In the end, I figured that seeing everything on Maui through the lens of academic criticism would ruin my family’s excellent vacation and would taint for me an important memory I will cherish forever. While I couldn’t in good conscience fully abandon my critical lens, I chose to keep criticisms of colonialism and capitalism to myself and pursue a path of curiosity, observation, and openness. Where I could do so politely, I asked questions about what life is like on the island, always remembering that I was an uninvited visitor whose dollars might be welcome but whose actual presence was probably only tolerated. I tried my best to patronize businesses and restaurants owned by Kanaka Maoli, and when that was too impractical, I at least tried to avoid giving my money to mainland-based chains in the perhaps-foolish hope those dollars would stay on Maui. I opened myself to new experiences, and enjoyed with relish everything from delicious Spam musubi to the unbelievably sweet, almost-coconutty, taste of locally grown Maui pineapple.
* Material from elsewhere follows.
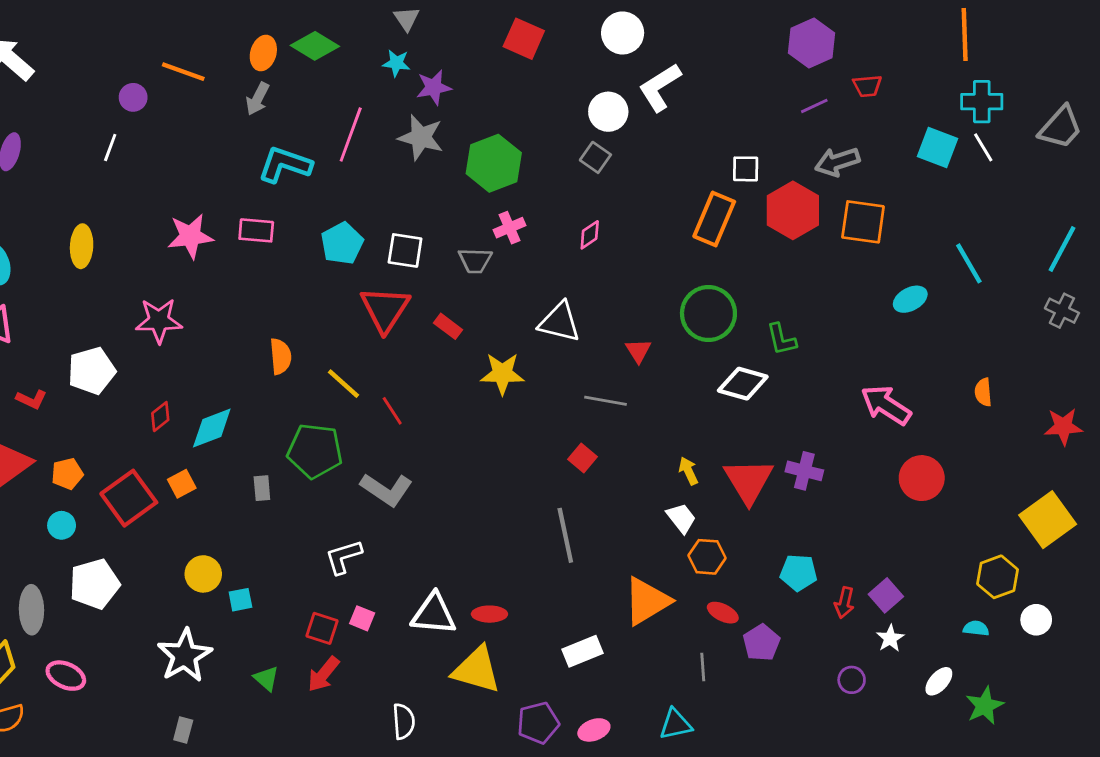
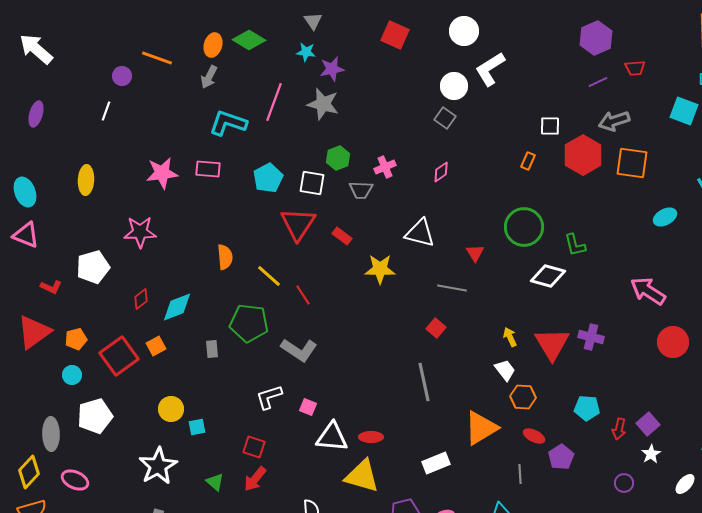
green hexagon: (494, 163) -> (338, 158), moved, size x0.6
orange rectangle: (714, 219) -> (528, 161), size x0.5
pink square: (362, 618) -> (308, 407), moved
I learned everything I could about Kanaka Maoli history and learned to respect the deep connection these people feel for the aina (land) that was taken from under their feet and the warm waters around the island that abound with sea turtles and other wildlife. And in a totally lame attempt to relieve myself of some of the guilt I had about my consumptive habits, I made a small donation to the much-in-need Maui Food Bank.
But none of this made it sting any less when the server at the Old Lahina Lūau remarked to the gathered crowd that resort hotels now stand on the site where his ancestors grew banana leaves they once used to make kalua pork. He got a big laugh from the audience when he quipped that they now have to use bed sheets from the Sheridan to wrap the pig before it gets buried for cooking. Meanwhile, all I could do was stir my tiki drink in uncomfortable silence.

I’m not sure he was kidding about the bed sheets!
Note: For an excellent resource on critical evaluations of contemporary Kanaka Maoli life and the politics of Hawaiian sovereignty, I would suggest looking for A Nation Rising: Hawaiian Movements for Life, Land, and Sovereignty edited by Noelani Goodyear-Kaopua, Ikaika Hussey, and Erin Kahunawaika’ala Wright.
I am feeling the same sentiments regarding an upcoming trip to Maui. Would love some restaurant references, if available, of Kanaka Maoli owned establishments. Definitely plan on a donation to the food bank while visiting. Thanks for the thoughtful words on this matter.